■ Work instructions ■
Print back every record below, exactly as it stands.

■ Records supplied ■

********************

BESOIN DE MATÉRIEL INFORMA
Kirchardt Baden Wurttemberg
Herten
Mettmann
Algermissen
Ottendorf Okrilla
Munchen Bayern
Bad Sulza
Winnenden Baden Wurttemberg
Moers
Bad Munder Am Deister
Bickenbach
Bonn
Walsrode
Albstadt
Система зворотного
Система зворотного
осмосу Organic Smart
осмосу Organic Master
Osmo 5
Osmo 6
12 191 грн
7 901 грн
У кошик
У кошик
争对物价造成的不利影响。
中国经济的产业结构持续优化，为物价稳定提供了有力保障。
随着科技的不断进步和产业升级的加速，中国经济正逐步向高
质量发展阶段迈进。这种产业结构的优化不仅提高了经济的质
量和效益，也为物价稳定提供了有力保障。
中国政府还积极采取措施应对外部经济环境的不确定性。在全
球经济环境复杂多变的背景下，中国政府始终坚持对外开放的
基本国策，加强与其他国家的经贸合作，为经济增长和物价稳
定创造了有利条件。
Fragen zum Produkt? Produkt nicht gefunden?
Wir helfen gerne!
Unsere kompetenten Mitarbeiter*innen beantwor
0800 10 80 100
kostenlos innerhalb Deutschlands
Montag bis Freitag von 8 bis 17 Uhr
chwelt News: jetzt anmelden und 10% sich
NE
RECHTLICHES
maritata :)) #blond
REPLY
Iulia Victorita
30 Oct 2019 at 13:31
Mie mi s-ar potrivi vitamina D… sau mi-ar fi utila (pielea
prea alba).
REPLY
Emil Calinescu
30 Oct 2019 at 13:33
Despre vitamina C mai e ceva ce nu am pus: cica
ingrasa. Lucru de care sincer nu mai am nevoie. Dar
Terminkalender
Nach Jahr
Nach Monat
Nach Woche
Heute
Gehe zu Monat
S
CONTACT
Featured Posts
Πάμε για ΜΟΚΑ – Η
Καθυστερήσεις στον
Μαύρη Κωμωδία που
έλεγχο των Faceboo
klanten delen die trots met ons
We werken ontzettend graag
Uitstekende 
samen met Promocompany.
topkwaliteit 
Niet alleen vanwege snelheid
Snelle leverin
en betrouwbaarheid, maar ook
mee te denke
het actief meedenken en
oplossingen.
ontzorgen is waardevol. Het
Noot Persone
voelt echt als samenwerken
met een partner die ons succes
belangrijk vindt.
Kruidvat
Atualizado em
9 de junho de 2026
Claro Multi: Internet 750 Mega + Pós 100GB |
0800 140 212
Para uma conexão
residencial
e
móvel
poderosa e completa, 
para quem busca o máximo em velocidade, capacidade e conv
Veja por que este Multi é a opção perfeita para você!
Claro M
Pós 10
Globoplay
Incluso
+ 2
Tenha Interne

********************

■ Answer box ■
BESOIN DE MATÉRIEL INFORMA
Kirchardt Baden Wurttemberg
Herten
Mettmann
Algermissen
Ottendorf Okrilla
Munchen Bayern
Bad Sulza
Winnenden Baden Wurttemberg
Moers
Bad Munder Am Deister
Bickenbach
Bonn
Walsrode
Albstadt
Система зворотного
Система зворотного
осмосу Organic Smart
осмосу Organic Master
Osmo 5
Osmo 6
12 191 грн
7 901 грн
У кошик
У кошик
争对物价造成的不利影响。
中国经济的产业结构持续优化，为物价稳定提供了有力保障。
随着科技的不断进步和产业升级的加速，中国经济正逐步向高
质量发展阶段迈进。这种产业结构的优化不仅提高了经济的质
量和效益，也为物价稳定提供了有力保障。
中国政府还积极采取措施应对外部经济环境的不确定性。在全
球经济环境复杂多变的背景下，中国政府始终坚持对外开放的
基本国策，加强与其他国家的经贸合作，为经济增长和物价稳
定创造了有利条件。
Fragen zum Produkt? Produkt nicht gefunden?
Wir helfen gerne!
Unsere kompetenten Mitarbeiter*innen beantwor
0800 10 80 100
kostenlos innerhalb Deutschlands
Montag bis Freitag von 8 bis 17 Uhr
chwelt News: jetzt anmelden und 10% sich
NE
RECHTLICHES
maritata :)) #blond
REPLY
Iulia Victorita
30 Oct 2019 at 13:31
Mie mi s-ar potrivi vitamina D… sau mi-ar fi utila (pielea
prea alba).
REPLY
Emil Calinescu
30 Oct 2019 at 13:33
Despre vitamina C mai e ceva ce nu am pus: cica
ingrasa. Lucru de care sincer nu mai am nevoie. Dar
Terminkalender
Nach Jahr
Nach Monat
Nach Woche
Heute
Gehe zu Monat
S
CONTACT
Featured Posts
Πάμε για ΜΟΚΑ – Η
Καθυστερήσεις στον
Μαύρη Κωμωδία που
έλεγχο των Faceboo
klanten delen die trots met ons
We werken ontzettend graag
Uitstekende 
samen met Promocompany.
topkwaliteit 
Niet alleen vanwege snelheid
Snelle leverin
en betrouwbaarheid, maar ook
mee te denke
het actief meedenken en
oplossingen.
ontzorgen is waardevol. Het
Noot Persone
voelt echt als samenwerken
met een partner die ons succes
belangrijk vindt.
Kruidvat
Atualizado em
9 de junho de 2026
Claro Multi: Internet 750 Mega + Pós 100GB |
0800 140 212
Para uma conexão
residencial
e
móvel
poderosa e completa, 
para quem busca o máximo em velocidade, capacidade e conv
Veja por que este Multi é a opção perfeita para você!
Claro M
Pós 10
Globoplay
Incluso
+ 2
Tenha Interne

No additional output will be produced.